Что отец хотел сказать этими словами, я не понял. Доктор внимательно посмотрел на него, ничего не ответил, будто муки отца казались ему любопытными явлениями, которые не вызвали у него никаких чувств. Закончив писать, он встал.
– Ваше волнение ни к чему хорошему не приведет. Мой вам совет: хороший уход, соответствующее лечение, и вы за считанные дни поправитесь.
– Чепуха! Сущая чепуха! – завопил отец. – Я не верю врачам. Заметьте, это не я вас вызвал. У вас нет телефонной связи с Аллахом. Только он знает, что будет с каждым из нас, – не вы! Неужели вы всерьез думаете, что я буду соблюдать ваши советы и предписания? Уверен,
Они стояли лицом друг к другу, отец был крайне возбужден и, казалось, вот-вот набросится на доктора с кулаками, если тот осмелится противоречить ему. Доктор, не подав на прощание руки, по понятым причинам раздраженный, быстро зашагал к двери.
Зайдя в комнату, я решил сесть и помолчать, пока мой больной родитель не успокоится и не начнет говорить сам.

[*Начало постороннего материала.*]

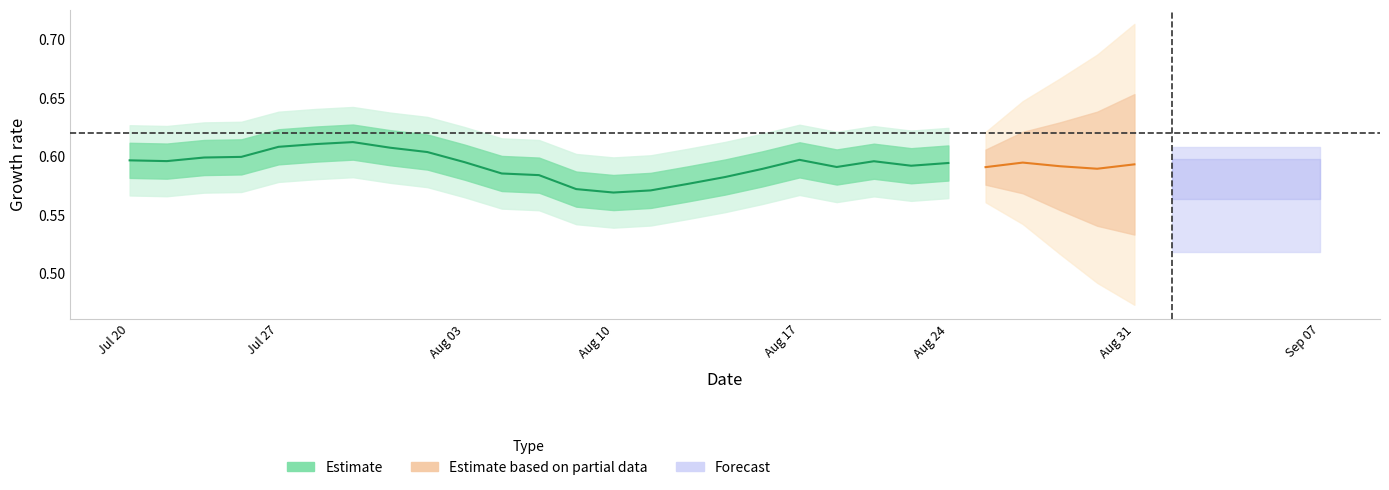

How many y_pred values are between 0 and 1?

40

Отец, неторопливо закурив и выпустив в воздух два идеальных кольца, время от времени поглядывал на меня, пронзая сверкающими иглами своих глаз. Наконец, докурив, бросил окурок в пепельницу. Затем он взял грецкий орех и, обняв правой рукой кисть левой руки, попытался раздавить скорлупу. Глаза его в этот момент были закрыты, будто он сосредоточился на самом важном деле в своей жизни. Вдруг ко мне пришло озарение, и я увидел всю душу отца: довольно странную душу раба своих привычек с больными убеждениями. Эта мысль промелькнула как молния в моей голове, и он, будто почувствовав, открыл глаза и заговорил.
– И с кем ты живешь? Ты ее хорошо знаешь?
– Мы познакомились недавно, – ответил я после долгой паузы.
– Звучит не очень впечатляюще, не правда ли? Кто ее отец?
– Он умер, очень давно.
Отец внимательно посмотрел на меня очень странным взглядом и спросил:
– Скажи мне, сынок, твоя покойная мать одобрила бы твой выбор?
Я был немного удивлен этому вопросу, так как отец обычно ни во что не ставил мнение матери, и пожал плечами.
Тут же последовал очередной вопрос:
– И когда же роды?
Кровь прилипла к моим щекам, и я встал… Он глядел на меня ледяным взглядом, а я был готов провалиться сквозь землю от стыда.
– Я прав? Ответь же…
– Еще не скоро!
– Я не восхищен тобой, ты должен это знать. Как же так? Ты ведь считал себя благородным человеком. Что же ты грешишь и поступаешь неподобающе? И еще, ты ведь знаешь мою гордость за наше происхождение! Всю жизнь я боролся за славу, пытался, чтобы на нашем имени не было ни одного позорного пятна! Женившись на безродной девушке, ты обесценишь наш род, и грош цена всему тому, что я сделал до этого. Не забывай, мы – Ахмедовы!
Голос отца стал еще грубее. Затем он окинул меня долгим изучающим взглядом.
– Я заставлю тебя уважать мою честь и репутацию моего рода! Ты слышишь?
В глубине души я знал, что отец не лукавит, когда говорит, что гордится своим происхождением. По мне – наш род, в частности отцовские родственники, имел две особенности: глупость и долгожительство.
– Осмелюсь сказать тебе, отец, я не ошибся, и не собираюсь ничего менять в своей жизни.
Я не нашел в себе силы спросить его о том, что он может знать о жизни настоящего благородного человека. И понимает ли он, что такое настоящее человеческое благородство?